European and IMF officials started thrashing out the details of a three-year bailout package for Ireland Monday while the government puts the finishing touches to a 15 billion euro ($20.5 billion) austerity plan.
The EU and the IMF agreed on Sunday to help bail out Ireland with loans — expected to total 80 billion euros to 90 billion euros ($109.33 billion to $122.99 billion) — to tackle its banking and budget crisis.
Officials hope the move will stabilize financial markets that have been selling Irish debt and prevent them losing confidence in other euro zone members, notably Portugal and Spain.
Britain plans to commit around 7 billion pounds ($11.2 billion) to help neighbor Ireland resolve its financial crisis, Finance Minister George Osborne also said on Monday.
Osborne said Britain planned bilateral aid to Ireland as well as honoring its international commitments, but said Britain did not want to be part of a permanent bail-out mechanism for euro zone members.
"What we have committed to do is to obviously be partners as shareholders in the IMF in an international rescue of the Irish economy," Osborne told BBC Radio 4. "But we have also made a commitment to consider a bilateral loan that reflects the fact we are not part of the euro ... but Ireland is our very closest economic neighbor."
Osborne was asked about reports that Britain was going to contribute around seven billion pounds to Ireland, a country with which it has more trade than with the emerging powers of Brazil, Russia, India and China combined.
"It's around that (figure), it's in the order of billions not tens of billions but the details of the entire package, not just the UK contribution, but the euro zone and IMF contribution, that is all being worked out as we speak and we should by the end of the month have the details on that."
Ireland's government, facing public anger over its handling of the crisis, announced plans last month for a package of cuts and tax increases aimed at bringing down a record budget deficit.

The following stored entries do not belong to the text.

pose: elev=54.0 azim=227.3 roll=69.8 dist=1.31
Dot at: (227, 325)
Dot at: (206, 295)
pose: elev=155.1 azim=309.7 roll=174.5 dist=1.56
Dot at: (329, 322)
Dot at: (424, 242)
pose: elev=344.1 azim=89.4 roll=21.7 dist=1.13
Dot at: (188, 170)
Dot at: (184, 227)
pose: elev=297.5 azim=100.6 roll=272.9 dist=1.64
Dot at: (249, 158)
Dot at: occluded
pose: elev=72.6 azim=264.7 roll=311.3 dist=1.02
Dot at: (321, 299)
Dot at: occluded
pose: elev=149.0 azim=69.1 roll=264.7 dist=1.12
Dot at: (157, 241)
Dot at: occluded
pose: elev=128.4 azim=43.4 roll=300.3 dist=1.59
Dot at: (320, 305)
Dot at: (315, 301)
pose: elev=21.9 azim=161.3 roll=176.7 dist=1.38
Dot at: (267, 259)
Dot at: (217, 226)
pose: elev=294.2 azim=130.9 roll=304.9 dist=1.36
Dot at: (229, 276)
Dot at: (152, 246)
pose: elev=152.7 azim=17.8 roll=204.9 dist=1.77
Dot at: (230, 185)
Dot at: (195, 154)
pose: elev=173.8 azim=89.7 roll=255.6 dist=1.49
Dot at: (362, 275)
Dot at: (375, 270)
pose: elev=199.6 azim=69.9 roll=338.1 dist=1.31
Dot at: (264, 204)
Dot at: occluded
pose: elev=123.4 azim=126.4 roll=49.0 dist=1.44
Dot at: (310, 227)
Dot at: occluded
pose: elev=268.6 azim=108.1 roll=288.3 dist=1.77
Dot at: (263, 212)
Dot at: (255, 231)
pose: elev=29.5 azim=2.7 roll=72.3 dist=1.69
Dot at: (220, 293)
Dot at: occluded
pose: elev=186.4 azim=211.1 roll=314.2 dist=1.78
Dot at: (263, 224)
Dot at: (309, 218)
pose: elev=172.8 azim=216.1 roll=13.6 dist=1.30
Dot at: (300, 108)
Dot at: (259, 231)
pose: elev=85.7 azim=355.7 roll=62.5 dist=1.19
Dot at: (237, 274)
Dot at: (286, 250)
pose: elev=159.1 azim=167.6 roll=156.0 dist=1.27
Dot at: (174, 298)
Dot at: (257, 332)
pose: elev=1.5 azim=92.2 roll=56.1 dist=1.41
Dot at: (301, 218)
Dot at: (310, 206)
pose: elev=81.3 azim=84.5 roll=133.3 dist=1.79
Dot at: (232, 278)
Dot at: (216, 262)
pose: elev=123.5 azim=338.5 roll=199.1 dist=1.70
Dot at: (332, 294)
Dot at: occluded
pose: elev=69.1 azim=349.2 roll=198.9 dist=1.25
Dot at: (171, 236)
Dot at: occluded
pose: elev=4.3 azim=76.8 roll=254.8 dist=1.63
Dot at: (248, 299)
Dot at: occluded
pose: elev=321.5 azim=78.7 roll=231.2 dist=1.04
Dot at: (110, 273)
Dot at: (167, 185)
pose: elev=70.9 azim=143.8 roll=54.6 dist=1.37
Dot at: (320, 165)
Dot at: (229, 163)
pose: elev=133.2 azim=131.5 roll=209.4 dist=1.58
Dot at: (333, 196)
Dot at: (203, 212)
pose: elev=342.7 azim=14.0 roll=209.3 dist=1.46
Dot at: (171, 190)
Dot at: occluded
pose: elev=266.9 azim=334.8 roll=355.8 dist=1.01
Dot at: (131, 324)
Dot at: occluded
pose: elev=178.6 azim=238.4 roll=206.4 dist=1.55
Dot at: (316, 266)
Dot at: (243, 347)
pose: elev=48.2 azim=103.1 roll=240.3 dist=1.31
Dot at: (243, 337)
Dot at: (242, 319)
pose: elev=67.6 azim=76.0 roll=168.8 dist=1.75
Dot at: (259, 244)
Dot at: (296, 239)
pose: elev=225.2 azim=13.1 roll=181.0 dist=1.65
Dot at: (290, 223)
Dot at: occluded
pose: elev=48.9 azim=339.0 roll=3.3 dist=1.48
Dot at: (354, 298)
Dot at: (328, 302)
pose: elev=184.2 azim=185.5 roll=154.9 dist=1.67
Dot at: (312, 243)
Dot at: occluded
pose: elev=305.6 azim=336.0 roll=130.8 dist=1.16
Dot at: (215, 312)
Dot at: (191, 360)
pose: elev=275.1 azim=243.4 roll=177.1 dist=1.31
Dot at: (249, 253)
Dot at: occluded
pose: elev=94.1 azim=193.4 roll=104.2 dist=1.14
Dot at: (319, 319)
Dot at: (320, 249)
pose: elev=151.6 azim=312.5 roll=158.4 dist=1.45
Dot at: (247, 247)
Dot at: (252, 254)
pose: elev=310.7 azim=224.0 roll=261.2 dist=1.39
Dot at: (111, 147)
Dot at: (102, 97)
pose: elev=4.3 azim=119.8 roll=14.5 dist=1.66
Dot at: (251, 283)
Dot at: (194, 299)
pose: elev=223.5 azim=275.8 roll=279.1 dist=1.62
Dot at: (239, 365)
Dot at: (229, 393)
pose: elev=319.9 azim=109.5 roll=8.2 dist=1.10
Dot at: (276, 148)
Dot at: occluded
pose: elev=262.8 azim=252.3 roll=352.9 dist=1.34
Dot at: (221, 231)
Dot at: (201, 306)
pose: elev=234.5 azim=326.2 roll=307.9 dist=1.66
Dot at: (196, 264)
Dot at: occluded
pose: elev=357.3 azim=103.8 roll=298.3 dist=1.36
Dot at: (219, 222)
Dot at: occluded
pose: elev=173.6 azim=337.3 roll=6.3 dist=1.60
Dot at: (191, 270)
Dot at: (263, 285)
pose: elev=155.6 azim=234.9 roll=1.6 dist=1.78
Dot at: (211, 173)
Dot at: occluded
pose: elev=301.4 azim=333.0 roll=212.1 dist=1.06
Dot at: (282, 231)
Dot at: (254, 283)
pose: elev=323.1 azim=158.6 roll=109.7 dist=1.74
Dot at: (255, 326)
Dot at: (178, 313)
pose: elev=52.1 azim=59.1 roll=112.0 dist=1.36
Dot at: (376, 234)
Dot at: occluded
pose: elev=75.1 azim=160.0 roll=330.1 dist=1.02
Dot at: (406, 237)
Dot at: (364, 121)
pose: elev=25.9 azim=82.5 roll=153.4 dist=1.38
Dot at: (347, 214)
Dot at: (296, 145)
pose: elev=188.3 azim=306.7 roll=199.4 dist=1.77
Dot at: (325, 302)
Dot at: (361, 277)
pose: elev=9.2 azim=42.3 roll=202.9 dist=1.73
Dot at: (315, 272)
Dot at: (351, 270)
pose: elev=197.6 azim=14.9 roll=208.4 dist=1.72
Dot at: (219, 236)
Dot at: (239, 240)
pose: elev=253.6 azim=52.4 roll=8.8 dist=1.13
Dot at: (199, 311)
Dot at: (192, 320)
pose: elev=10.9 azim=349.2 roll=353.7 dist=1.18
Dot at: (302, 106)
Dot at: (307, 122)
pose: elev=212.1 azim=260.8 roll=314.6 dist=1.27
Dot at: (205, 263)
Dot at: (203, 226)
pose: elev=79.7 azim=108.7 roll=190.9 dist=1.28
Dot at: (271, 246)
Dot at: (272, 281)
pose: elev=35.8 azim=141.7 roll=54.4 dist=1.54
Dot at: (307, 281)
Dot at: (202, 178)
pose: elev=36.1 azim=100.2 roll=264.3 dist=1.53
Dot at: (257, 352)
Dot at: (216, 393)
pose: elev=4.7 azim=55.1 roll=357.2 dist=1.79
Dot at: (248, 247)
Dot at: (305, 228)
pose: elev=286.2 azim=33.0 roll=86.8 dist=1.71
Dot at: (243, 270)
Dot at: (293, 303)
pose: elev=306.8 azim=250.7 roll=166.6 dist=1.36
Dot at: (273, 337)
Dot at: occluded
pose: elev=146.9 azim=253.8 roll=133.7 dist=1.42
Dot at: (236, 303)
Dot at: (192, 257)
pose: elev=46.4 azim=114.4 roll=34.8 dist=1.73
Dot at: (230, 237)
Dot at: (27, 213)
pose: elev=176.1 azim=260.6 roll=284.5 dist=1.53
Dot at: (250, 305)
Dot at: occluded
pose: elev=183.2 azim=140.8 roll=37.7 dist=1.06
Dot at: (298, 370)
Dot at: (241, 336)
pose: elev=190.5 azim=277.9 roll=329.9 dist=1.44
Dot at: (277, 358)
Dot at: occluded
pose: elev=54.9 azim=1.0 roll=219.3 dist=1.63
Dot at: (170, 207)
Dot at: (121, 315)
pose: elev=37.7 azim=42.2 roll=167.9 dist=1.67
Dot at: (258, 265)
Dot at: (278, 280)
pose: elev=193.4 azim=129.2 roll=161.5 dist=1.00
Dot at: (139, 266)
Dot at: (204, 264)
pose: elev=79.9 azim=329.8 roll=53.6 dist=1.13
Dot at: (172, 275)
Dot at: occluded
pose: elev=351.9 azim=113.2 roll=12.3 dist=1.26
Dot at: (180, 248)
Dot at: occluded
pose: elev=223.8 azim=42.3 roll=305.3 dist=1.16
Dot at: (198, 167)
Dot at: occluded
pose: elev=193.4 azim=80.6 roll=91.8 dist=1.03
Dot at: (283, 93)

But its borrowing costs continued to soar, making a bailout almost inevitable.
A four-year fiscal austerity package is expected to contain plans for a new property tax, as well as cuts to benefits and services. Tax breaks for higher earners may also go.
Irish Tourism Minister Mary Hanafin told RTE television the four-year plan had been finalized but had to be cleared by Europe and the IMF and would be published on Wednesday. A plan to restructure Ireland's banks is being devised as a central plank of the broader international aid package.
Finance Minister Brian Lenihan told a news conference on Sunday that Irish banks would become significantly smaller than they had been and that they may look at selling non-core assets.
The size of the rescue by the EU and the International Monetary Fund has yet to be negotiated but is likely to be smaller than Greece's 110 billion euro ($150 billion) bailout last May.
EU Economic and Monetary Affairs Commissioner Olli Rehn said experts from the European Commission, European Central Bank and IMF would prepare a three-year package of loans by the end of the month.
EU policymakers have feared that Ireland's problems might spread to other euro zone members with large budget deficits such as Spain and Portugal, threatening a systemic crisis.
In Berlin, German Finance Minister Wolfgang Schaeuble played down this risk. "If we now find the right answer to the Irish problem, then the chances are great that there will be no contagion effects," he told ZDF television.
Some economists were less optimistic.
"I think it means Portugal is next (to request help). I don't know if it will happen before the end of the year or after, but it's almost inevitable now," said Filipe Garcia at Informacao de Mercados Financeiros in Porto.
Unions have warned further austerity measures could spark unrest in Ireland.
Calls are mounting for the government to stand down over its handling of the crisis and the main opposition party said on Sunday it would consider putting forward a vote of no-confidence in the government, possibly before a Dec. 7 budget.